INFORMATION SHOWN

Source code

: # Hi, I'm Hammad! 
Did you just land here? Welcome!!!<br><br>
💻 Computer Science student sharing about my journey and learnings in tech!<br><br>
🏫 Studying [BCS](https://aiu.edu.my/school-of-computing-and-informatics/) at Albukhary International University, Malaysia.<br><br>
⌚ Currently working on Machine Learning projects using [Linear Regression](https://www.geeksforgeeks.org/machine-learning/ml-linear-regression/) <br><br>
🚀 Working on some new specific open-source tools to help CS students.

DIRECTIVE
Find the number of lines in the listing that carry the word "https". Only that figure should appear in the reply.

SOLUTION BELOW
2